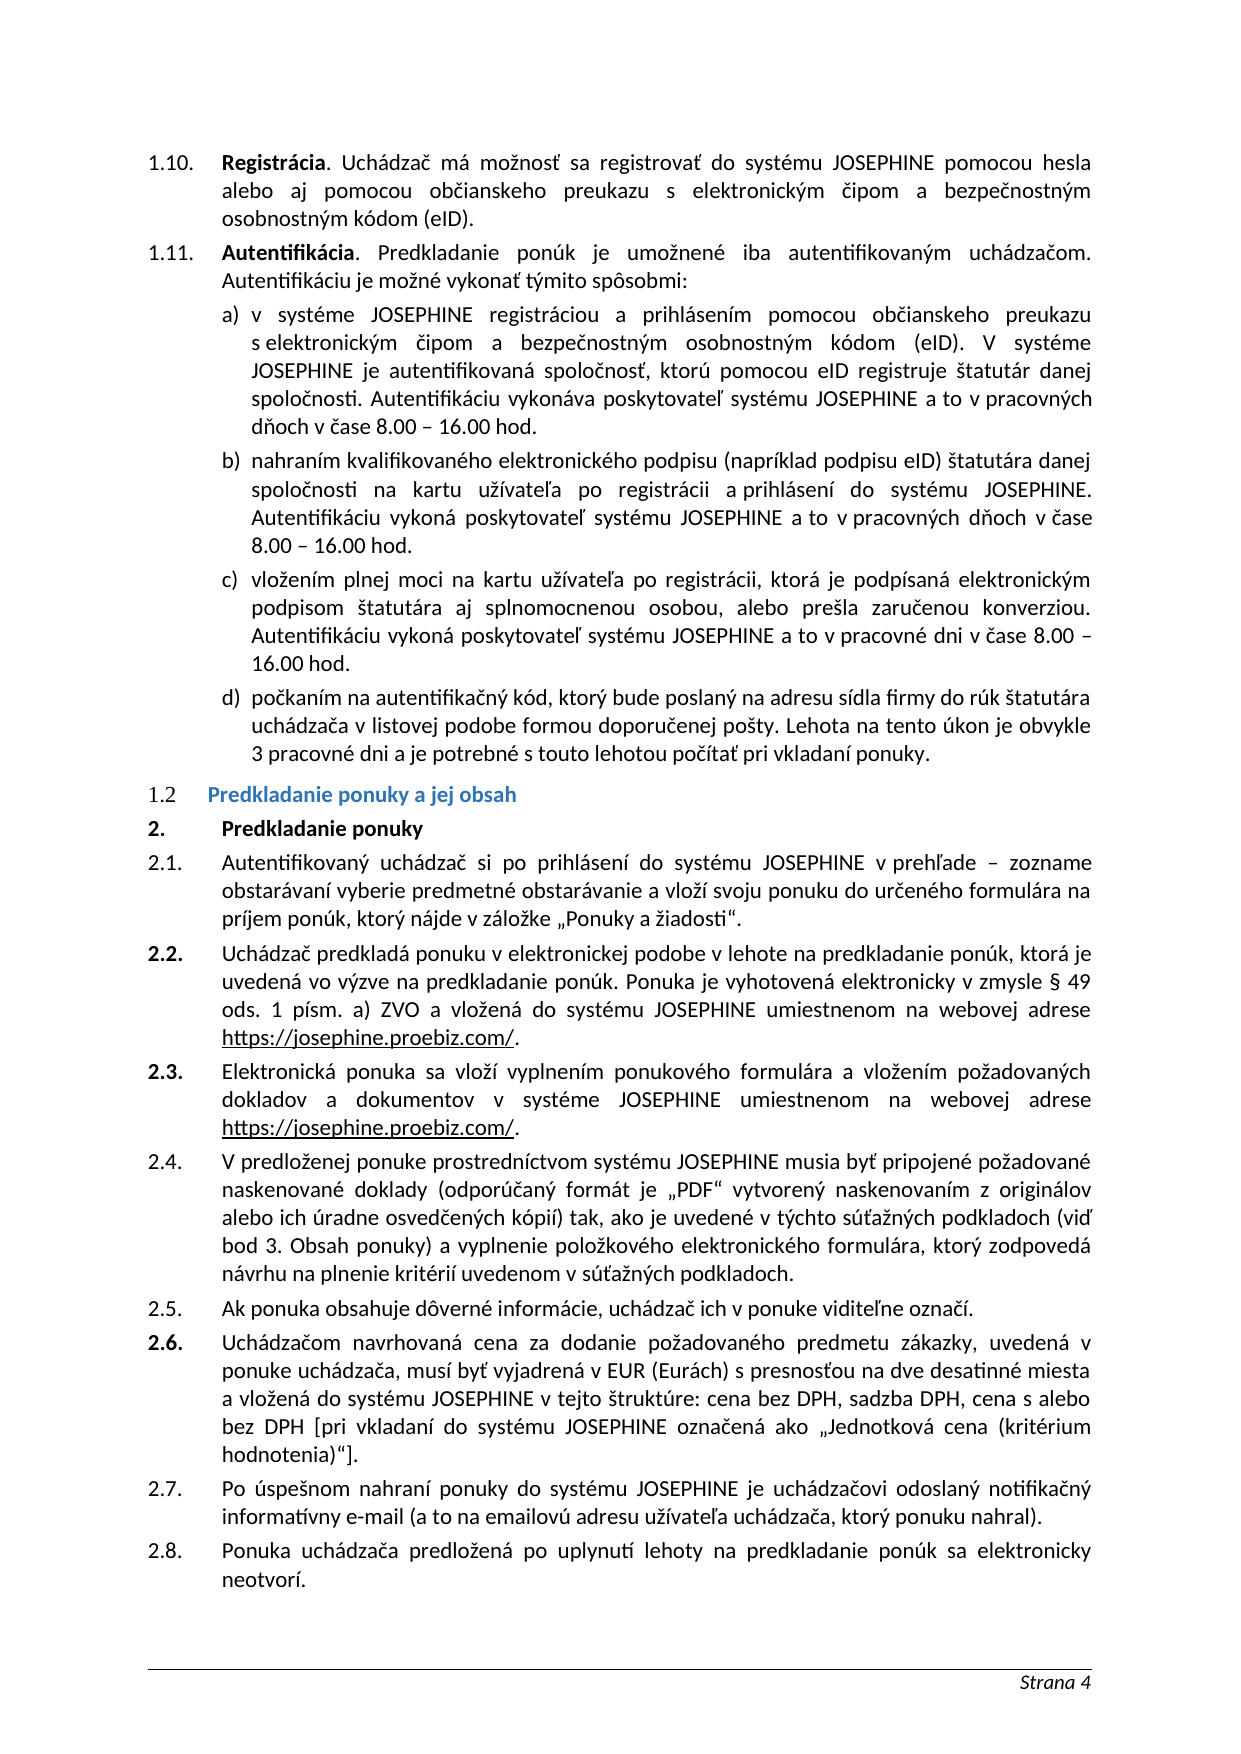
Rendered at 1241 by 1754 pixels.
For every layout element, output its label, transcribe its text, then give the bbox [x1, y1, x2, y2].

---

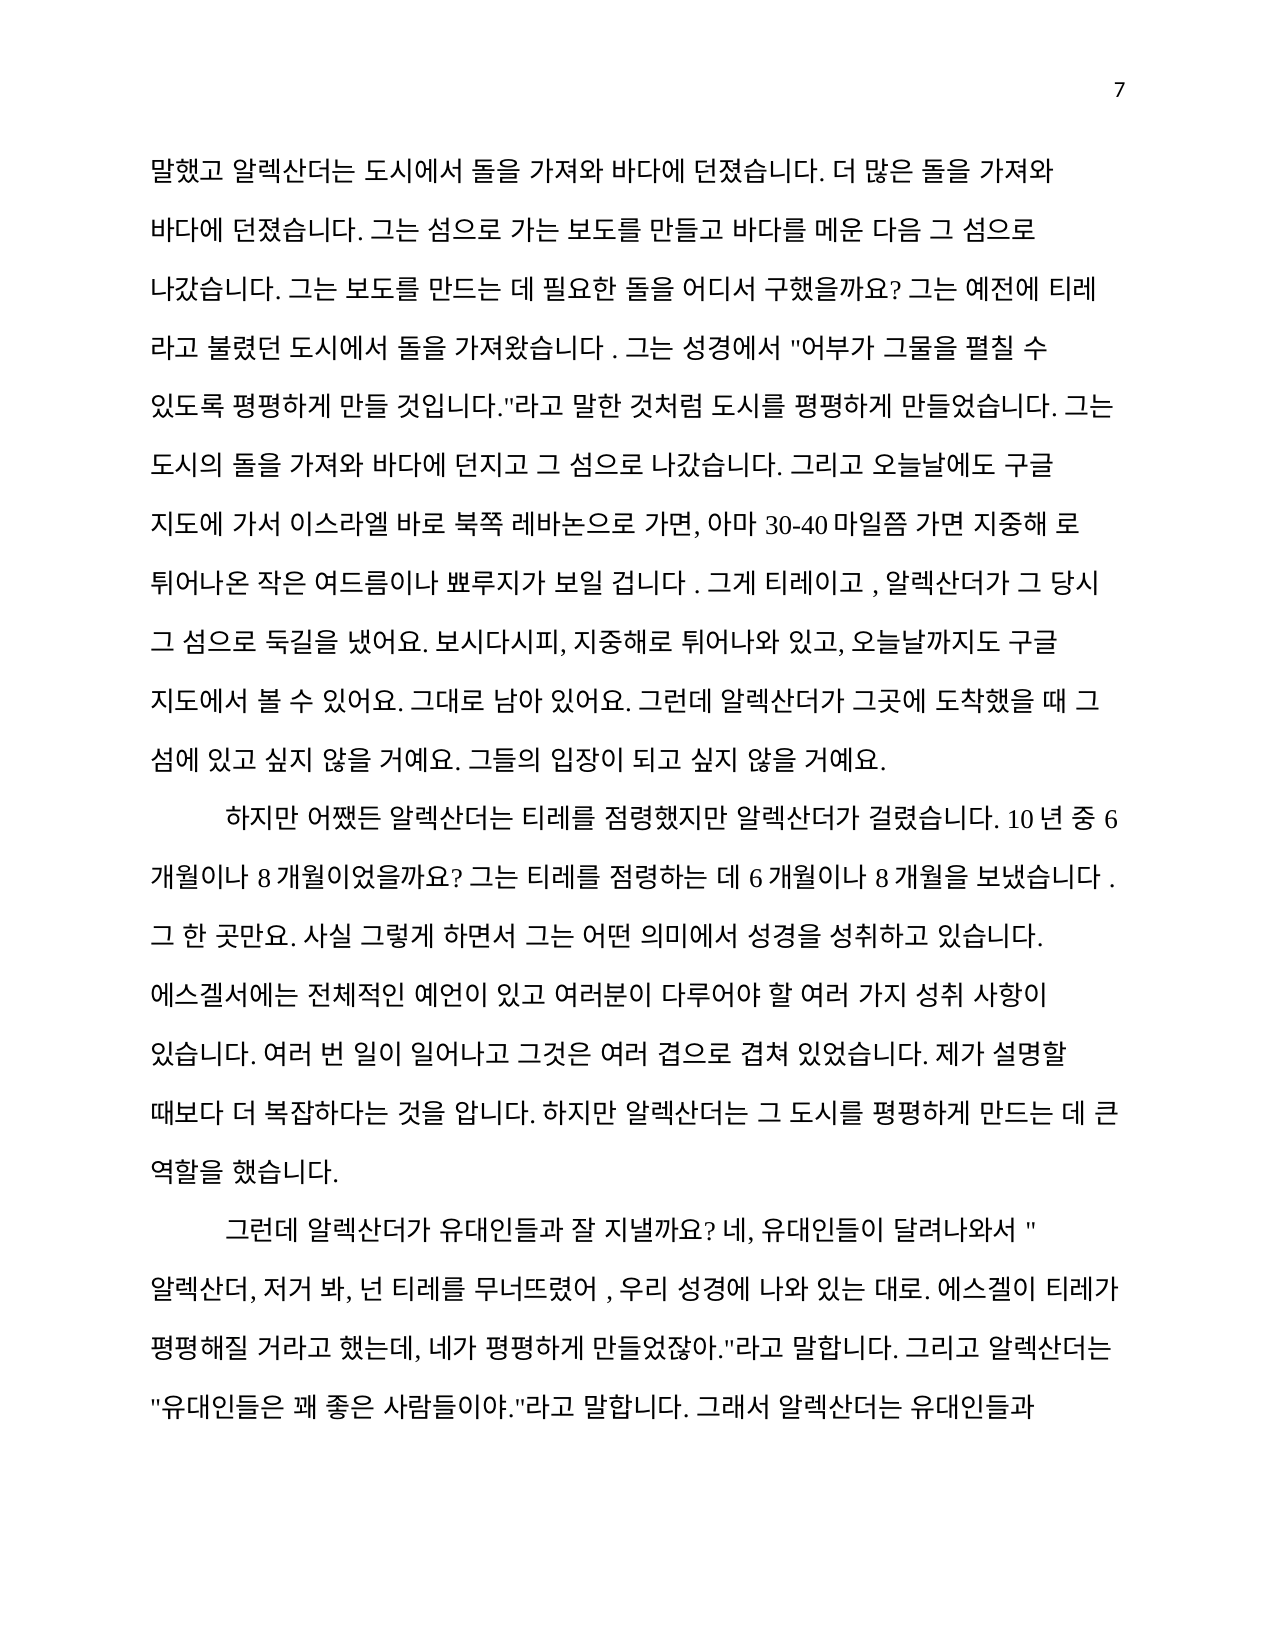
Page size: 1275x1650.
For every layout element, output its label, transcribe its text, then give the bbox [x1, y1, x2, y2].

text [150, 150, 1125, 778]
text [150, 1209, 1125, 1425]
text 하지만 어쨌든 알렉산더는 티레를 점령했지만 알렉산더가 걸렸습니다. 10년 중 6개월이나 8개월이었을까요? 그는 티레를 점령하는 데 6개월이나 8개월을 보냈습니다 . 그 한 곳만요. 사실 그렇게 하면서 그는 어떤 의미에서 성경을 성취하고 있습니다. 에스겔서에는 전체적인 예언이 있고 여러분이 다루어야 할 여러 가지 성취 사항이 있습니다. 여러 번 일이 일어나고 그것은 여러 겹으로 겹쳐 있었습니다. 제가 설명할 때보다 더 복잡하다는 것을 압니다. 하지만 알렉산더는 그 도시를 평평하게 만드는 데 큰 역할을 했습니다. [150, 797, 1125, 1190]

* **TASK**
Would you please copy exactly the part of the entries above that begins at the line containing "Page size: 1275x1650." and ends at the line containing "text [150, 150, 1125, 778]", both lines included?

* **EXPECTED ANSWER**
Page size: 1275x1650.
For every layout element, output its label, transcribe its text, then give the bbox [x1, y1, x2, y2].

text [150, 150, 1125, 778]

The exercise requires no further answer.